Current project, there is a memo in the file and field notes complete with sketches. He found an 1883 stone mound in 1956. Stone mound is along side the stone (which side?), no marked stone found. So he used the stone mound for latitude (1/4s between 25 & 26) and moved it 3-1/2 feet west to line between section corners. The thing is the stone would??ve been on the east side of the mound. This is weird, never seen anything like it.
I was trained by one chief if I leave anything rebar as control give it a dimple.
Seems pretty simple.
@drakej6 I’m in CT….I can’t get my head around 4500 acres…
Was it 3/8″x4′ contractor’s stringline pin offset to the setback or easement line? Protruding, flush or buried? If you were going to document your survey and positions and make your survey of record, then what was the harm in leaving it? Don’t know where your at, but 10 feet is a mighty long ways away. Why were you even looking that far from the calculated position anyway when you knew that you and any other competent surveyor would accept an undocumented non original monument that was found to be that far out of position? Noting and referencing the unaccepted rebar by distance and bearing on the plat/report is a requirement of our state’s standards (KS). I guess if it is not there then there is nothing to note and reference! 😉
It’s in a remote area, I accepted all the monuments I’ve found from the surveyor that set it, except this one:
The bar was here, 10′ from my section breakdown calc. I turned it up with my metal detector when I went to look before setting mine.
I figured there might be a monument there and I’d been accepting all the ones I found, those were usually less than .5′ from my calcs, no big deal. But this one was out quite a distance and since there isn’t any occupation history for the property lines I set mine.

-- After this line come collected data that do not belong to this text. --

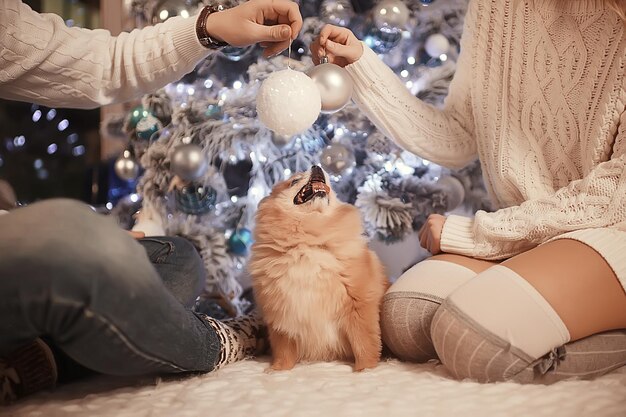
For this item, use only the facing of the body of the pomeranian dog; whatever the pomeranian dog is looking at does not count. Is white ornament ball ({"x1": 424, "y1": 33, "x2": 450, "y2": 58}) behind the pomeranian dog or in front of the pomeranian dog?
behind

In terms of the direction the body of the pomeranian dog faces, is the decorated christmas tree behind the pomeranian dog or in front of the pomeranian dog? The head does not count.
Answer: behind

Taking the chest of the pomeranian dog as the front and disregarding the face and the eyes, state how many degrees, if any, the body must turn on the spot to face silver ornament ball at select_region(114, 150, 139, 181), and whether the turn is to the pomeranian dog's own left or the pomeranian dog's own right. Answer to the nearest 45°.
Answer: approximately 135° to the pomeranian dog's own right

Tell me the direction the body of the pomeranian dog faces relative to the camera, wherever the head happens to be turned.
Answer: toward the camera

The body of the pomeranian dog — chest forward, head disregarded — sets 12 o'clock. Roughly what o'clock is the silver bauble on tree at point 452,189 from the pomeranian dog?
The silver bauble on tree is roughly at 7 o'clock from the pomeranian dog.
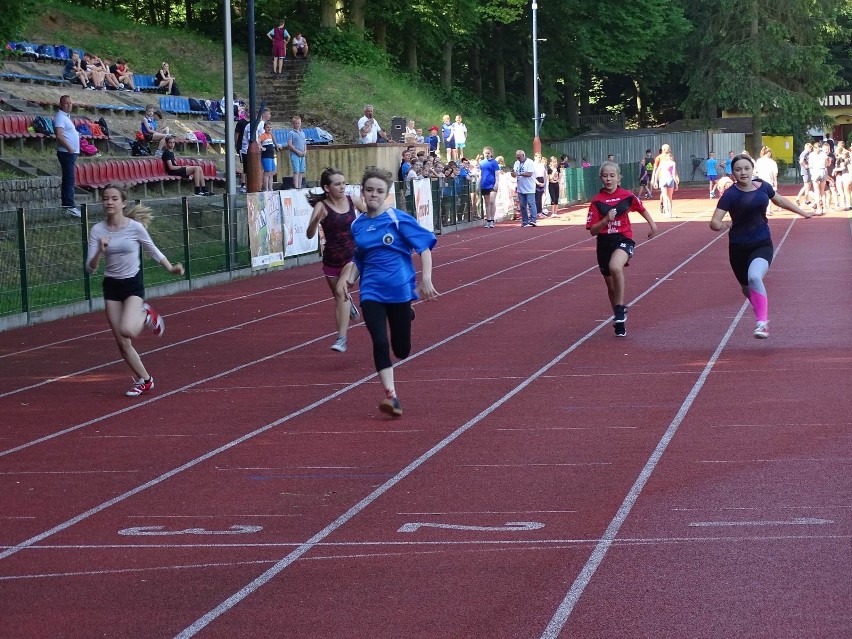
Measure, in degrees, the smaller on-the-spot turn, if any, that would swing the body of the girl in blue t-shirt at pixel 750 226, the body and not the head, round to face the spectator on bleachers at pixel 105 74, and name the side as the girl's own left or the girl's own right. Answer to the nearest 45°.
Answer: approximately 135° to the girl's own right

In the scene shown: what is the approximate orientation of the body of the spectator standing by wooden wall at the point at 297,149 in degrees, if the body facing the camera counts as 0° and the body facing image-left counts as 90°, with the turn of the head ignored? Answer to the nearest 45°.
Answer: approximately 315°

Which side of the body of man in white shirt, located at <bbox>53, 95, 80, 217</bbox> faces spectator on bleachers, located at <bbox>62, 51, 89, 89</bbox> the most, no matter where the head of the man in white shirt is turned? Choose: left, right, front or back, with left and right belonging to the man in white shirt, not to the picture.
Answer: left

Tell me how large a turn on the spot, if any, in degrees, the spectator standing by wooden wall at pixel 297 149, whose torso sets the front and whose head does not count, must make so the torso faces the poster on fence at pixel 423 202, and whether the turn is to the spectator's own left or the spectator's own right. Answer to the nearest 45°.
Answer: approximately 90° to the spectator's own left

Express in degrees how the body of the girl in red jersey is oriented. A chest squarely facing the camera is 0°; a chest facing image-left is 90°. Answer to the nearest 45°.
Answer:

I wasn’t going to leave another monument there.
Not that it should matter, but the neighbors property is SE of the pink line X, my clients owns the other 3 quadrants and the rebar was well into the SE quadrant so my client is losing with my position. I doubt the neighbor would care one way or the other, but since the rebar was set for a survey my client commissioned, it really needs to be placed correctly to a sectional breakdown. All 5 controlling corners are existing marked set stones.